_HOW TO COMPLETE THIS TASK_.
Among the records that follow, set down only the lines from the one containing "好产品信得过！用户争当" to the one containing "Rotulas Electricas", both included, exactly.
----------
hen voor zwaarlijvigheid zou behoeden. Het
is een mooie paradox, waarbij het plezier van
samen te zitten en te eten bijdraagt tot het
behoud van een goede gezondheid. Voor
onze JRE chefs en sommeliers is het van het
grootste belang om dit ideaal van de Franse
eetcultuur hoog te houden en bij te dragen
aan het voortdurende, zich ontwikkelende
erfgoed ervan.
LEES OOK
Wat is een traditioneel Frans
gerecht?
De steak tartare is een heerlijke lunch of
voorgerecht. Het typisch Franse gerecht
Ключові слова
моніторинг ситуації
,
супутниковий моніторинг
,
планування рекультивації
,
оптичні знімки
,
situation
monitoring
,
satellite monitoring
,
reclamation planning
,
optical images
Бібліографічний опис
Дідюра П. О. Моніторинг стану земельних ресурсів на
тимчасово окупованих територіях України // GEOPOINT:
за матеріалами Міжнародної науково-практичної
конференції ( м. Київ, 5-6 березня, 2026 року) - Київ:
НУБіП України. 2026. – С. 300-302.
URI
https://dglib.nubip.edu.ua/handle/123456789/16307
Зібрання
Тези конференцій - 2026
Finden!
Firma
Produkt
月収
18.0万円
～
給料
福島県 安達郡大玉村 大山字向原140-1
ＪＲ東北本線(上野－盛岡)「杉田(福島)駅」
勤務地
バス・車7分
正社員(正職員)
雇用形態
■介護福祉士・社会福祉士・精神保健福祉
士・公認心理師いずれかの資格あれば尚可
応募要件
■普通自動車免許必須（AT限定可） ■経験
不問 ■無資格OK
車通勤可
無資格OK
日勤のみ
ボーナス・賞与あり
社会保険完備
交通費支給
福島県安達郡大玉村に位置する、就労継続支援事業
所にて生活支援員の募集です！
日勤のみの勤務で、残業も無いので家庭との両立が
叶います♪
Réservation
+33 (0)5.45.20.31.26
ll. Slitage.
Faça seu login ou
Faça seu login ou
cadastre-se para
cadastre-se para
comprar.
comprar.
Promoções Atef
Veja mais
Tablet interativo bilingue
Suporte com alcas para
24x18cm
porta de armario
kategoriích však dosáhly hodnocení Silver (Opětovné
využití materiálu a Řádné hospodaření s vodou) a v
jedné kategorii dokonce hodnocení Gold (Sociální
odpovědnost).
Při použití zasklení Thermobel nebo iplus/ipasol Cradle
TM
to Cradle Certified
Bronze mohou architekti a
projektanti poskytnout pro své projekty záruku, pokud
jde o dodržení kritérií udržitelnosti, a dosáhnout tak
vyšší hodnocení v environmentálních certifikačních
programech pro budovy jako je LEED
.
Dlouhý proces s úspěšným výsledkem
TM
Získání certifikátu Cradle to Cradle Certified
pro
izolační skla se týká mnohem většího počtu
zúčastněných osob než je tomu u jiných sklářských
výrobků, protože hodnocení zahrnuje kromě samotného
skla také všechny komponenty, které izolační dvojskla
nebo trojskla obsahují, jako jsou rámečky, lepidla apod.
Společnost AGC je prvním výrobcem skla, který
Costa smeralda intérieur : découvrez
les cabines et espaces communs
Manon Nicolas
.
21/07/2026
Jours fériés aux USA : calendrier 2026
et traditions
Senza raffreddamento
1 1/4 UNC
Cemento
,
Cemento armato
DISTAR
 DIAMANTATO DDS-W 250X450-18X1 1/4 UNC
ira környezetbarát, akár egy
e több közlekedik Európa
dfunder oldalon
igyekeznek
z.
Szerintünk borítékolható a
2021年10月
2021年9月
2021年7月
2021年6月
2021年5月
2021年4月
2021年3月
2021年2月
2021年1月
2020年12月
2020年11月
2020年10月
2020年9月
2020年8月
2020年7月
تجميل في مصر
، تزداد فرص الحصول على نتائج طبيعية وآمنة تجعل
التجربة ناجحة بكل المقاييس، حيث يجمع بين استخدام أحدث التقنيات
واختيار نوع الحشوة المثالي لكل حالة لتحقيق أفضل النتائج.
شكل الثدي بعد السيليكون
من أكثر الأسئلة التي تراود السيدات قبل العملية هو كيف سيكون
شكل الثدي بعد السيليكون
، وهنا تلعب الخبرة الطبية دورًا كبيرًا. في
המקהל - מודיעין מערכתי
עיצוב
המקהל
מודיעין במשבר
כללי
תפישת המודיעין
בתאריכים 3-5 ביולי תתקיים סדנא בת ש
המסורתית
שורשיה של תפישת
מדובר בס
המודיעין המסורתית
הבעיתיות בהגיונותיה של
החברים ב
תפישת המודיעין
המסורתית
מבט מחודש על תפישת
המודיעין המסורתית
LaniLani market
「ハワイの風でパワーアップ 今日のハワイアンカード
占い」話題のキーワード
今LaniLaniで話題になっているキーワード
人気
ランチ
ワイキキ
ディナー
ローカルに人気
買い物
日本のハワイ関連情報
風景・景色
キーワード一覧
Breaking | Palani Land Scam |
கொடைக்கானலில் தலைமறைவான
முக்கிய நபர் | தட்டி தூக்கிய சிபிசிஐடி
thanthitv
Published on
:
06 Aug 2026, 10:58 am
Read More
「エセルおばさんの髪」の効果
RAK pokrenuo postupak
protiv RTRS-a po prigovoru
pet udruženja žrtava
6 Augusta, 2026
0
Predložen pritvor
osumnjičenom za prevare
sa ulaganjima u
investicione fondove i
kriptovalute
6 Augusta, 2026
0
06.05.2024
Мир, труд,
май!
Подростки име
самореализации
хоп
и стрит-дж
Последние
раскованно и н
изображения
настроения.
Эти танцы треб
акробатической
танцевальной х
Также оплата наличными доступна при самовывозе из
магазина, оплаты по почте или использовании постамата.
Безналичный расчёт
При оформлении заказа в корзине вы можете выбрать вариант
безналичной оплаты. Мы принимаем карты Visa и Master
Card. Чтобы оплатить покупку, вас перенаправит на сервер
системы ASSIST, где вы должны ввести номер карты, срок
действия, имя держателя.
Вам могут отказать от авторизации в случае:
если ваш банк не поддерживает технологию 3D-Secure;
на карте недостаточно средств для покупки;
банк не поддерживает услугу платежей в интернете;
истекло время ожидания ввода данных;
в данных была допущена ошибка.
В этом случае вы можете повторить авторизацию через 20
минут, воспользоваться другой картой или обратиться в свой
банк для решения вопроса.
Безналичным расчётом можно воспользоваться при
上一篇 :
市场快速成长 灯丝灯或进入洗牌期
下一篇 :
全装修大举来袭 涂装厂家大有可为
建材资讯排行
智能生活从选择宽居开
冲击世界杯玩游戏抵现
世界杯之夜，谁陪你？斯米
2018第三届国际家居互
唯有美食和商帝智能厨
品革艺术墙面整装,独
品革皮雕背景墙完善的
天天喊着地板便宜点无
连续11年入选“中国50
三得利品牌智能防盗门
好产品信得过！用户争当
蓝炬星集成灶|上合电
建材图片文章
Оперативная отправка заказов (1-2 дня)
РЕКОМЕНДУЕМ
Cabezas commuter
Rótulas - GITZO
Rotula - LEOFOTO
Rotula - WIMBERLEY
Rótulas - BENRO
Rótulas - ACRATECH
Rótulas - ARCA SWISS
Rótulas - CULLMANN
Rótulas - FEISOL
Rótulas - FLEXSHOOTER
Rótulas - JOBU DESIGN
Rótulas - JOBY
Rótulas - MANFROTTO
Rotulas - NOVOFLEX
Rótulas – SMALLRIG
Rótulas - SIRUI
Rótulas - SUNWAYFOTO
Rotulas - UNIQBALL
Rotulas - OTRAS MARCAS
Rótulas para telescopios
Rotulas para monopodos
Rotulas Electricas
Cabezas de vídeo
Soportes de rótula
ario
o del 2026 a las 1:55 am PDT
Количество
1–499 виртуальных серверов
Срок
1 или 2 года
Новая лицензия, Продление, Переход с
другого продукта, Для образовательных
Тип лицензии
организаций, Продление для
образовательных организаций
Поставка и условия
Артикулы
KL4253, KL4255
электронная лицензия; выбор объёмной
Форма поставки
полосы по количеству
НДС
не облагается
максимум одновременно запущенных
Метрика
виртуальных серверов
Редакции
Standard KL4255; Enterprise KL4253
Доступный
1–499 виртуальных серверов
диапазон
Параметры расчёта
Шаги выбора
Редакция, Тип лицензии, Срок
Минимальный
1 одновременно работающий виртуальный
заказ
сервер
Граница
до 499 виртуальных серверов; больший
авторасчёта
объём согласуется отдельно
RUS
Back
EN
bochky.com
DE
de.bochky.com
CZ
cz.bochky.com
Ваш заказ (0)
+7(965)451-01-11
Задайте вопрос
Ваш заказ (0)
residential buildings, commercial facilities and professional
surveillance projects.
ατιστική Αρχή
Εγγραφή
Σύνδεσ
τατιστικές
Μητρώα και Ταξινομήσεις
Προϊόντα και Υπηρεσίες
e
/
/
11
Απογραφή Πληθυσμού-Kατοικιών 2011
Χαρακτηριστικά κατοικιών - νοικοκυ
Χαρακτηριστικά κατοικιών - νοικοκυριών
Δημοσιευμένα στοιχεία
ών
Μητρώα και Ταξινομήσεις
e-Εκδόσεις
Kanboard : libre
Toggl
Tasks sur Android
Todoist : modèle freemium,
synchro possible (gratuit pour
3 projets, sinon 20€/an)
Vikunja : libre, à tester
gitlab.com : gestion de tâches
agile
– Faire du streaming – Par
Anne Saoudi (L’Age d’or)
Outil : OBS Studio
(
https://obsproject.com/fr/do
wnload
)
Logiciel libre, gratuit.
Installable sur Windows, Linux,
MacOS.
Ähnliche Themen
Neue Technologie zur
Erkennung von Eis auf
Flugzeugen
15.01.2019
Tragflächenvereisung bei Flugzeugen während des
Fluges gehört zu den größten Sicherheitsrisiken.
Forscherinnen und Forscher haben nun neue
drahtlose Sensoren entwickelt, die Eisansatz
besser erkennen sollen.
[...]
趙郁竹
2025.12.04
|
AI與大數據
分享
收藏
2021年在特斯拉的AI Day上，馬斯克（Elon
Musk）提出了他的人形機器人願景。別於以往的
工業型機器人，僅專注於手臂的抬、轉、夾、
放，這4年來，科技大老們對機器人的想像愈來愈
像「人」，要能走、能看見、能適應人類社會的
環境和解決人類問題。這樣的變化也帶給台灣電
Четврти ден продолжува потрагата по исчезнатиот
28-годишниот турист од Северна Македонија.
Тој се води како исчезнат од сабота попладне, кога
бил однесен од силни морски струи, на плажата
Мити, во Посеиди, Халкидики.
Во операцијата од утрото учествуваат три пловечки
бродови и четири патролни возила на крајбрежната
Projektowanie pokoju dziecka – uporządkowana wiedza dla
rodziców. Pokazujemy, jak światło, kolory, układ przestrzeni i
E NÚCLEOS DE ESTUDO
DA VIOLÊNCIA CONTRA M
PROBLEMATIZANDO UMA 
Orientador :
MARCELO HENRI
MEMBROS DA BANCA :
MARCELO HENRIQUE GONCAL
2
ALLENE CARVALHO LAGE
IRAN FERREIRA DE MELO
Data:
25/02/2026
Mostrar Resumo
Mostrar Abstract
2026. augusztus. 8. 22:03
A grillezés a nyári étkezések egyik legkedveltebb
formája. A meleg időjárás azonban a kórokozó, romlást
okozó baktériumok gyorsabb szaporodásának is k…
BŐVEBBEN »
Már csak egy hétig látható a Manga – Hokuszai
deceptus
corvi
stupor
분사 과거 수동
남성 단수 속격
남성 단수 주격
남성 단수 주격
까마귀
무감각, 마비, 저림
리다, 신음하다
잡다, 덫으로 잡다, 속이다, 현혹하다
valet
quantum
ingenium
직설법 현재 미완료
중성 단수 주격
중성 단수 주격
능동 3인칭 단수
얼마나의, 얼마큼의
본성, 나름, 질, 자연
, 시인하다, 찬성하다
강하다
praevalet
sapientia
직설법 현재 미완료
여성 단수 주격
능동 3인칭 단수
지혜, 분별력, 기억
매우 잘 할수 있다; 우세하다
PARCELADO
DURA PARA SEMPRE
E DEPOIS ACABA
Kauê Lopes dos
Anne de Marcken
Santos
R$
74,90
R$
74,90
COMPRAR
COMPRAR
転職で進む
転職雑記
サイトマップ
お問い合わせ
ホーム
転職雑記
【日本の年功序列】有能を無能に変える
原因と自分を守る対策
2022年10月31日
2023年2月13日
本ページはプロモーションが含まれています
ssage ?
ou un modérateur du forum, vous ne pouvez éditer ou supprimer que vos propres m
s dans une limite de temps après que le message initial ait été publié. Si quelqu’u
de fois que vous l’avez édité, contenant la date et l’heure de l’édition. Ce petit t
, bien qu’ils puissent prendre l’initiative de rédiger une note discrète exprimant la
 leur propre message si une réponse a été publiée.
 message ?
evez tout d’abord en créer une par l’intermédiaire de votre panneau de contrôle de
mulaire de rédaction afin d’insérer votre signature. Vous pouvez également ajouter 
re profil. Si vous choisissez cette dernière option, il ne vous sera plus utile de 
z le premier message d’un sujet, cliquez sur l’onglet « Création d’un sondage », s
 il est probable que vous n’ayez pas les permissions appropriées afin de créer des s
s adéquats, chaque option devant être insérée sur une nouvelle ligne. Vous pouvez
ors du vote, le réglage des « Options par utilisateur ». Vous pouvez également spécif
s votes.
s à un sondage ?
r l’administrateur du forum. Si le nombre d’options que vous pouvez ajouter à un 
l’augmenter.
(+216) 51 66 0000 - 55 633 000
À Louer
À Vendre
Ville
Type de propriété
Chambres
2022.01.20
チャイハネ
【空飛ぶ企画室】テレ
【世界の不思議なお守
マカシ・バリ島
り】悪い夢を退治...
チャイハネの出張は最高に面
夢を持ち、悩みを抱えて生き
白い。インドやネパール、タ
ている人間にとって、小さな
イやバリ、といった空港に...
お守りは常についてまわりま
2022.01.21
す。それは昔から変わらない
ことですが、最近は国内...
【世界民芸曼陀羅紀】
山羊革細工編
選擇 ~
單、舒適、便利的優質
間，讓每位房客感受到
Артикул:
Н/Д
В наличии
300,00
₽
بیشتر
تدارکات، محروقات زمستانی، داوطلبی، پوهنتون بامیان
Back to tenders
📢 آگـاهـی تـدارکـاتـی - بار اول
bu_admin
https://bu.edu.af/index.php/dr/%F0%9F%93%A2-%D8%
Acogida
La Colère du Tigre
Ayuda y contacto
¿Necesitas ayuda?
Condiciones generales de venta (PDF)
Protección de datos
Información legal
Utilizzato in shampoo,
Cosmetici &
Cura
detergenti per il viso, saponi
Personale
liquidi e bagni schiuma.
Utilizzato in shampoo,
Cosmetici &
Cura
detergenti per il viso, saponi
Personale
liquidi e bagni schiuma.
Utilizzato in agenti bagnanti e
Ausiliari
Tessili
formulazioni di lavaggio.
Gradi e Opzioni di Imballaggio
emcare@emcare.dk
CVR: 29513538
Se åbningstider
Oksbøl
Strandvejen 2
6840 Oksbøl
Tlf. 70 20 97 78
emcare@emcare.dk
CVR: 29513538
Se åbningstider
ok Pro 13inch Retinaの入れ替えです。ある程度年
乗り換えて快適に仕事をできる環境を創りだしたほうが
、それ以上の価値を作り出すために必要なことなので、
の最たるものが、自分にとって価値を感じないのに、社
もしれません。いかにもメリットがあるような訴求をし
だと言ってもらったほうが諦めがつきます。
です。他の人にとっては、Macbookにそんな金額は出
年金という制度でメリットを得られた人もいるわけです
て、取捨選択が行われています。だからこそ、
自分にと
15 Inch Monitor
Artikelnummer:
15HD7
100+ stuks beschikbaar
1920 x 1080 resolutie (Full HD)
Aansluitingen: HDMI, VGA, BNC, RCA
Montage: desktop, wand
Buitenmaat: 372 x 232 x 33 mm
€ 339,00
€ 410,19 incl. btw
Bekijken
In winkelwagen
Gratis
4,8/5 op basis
----------
_RESPONSE TO THIS TASK_.
好产品信得过！用户争当
蓝炬星集成灶|上合电
建材图片文章
Оперативная отправка заказов (1-2 дня)
РЕКОМЕНДУЕМ
Cabezas commuter
Rótulas - GITZO
Rotula - LEOFOTO
Rotula - WIMBERLEY
Rótulas - BENRO
Rótulas - ACRATECH
Rótulas - ARCA SWISS
Rótulas - CULLMANN
Rótulas - FEISOL
Rótulas - FLEXSHOOTER
Rótulas - JOBU DESIGN
Rótulas - JOBY
Rótulas - MANFROTTO
Rotulas - NOVOFLEX
Rótulas – SMALLRIG
Rótulas - SIRUI
Rótulas - SUNWAYFOTO
Rotulas - UNIQBALL
Rotulas - OTRAS MARCAS
Rótulas para telescopios
Rotulas para monopodos
Rotulas Electricas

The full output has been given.